--- Records supplied ---
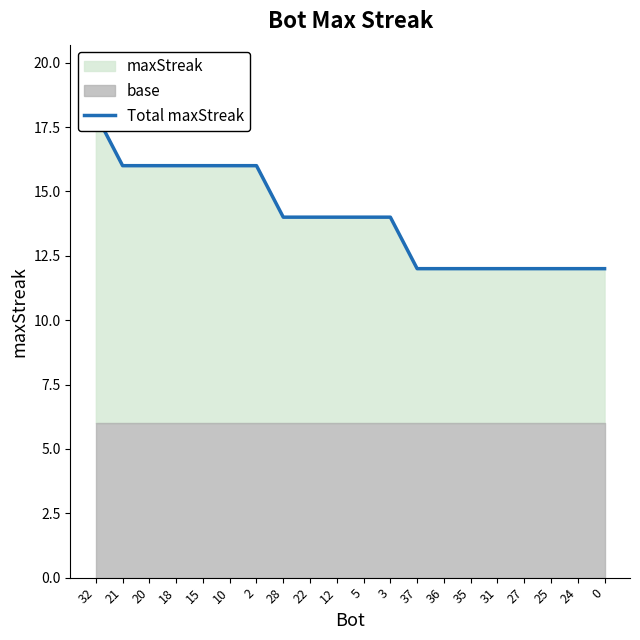

Is it true that the value at 21 is 16?

True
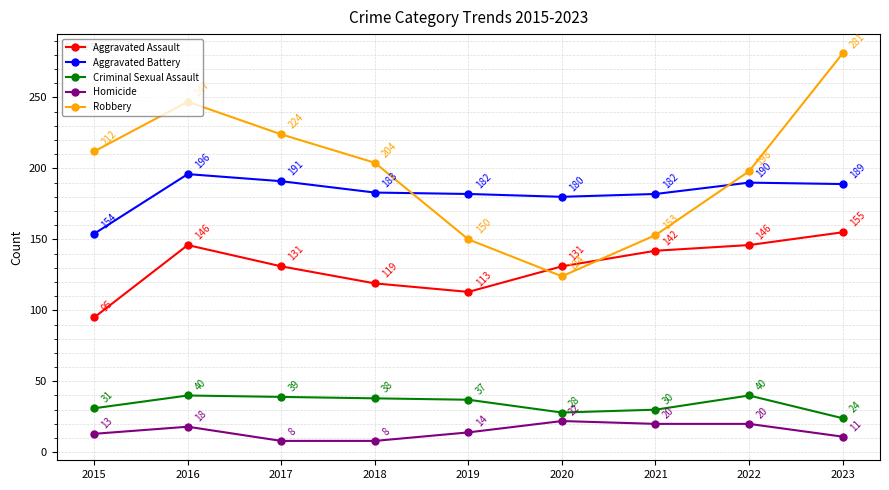

Between 2019 and 2023, which series saw the biggest shift?

Robbery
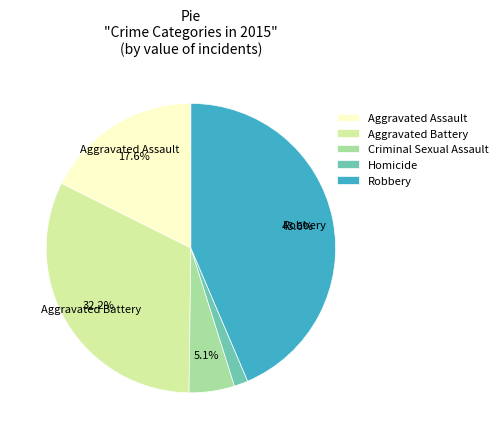

Rank the categories by value from highest to lowest.

Robbery, Aggravated Battery, Aggravated Assault, Criminal Sexual Assault, Homicide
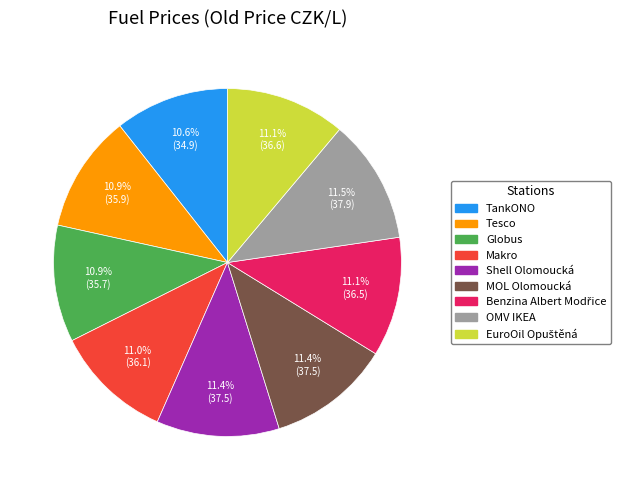

How much of the chart is everything except Shell Olomoucká?

88.6%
---
## Exercise details
Quote every line of the records above exactly, omitting the pictures.

## Written reply
Is it true that the value at 21 is 16?

True

Between 2019 and 2023, which series saw the biggest shift?

Robbery

Rank the categories by value from highest to lowest.

Robbery, Aggravated Battery, Aggravated Assault, Criminal Sexual Assault, Homicide

How much of the chart is everything except Shell Olomoucká?

88.6%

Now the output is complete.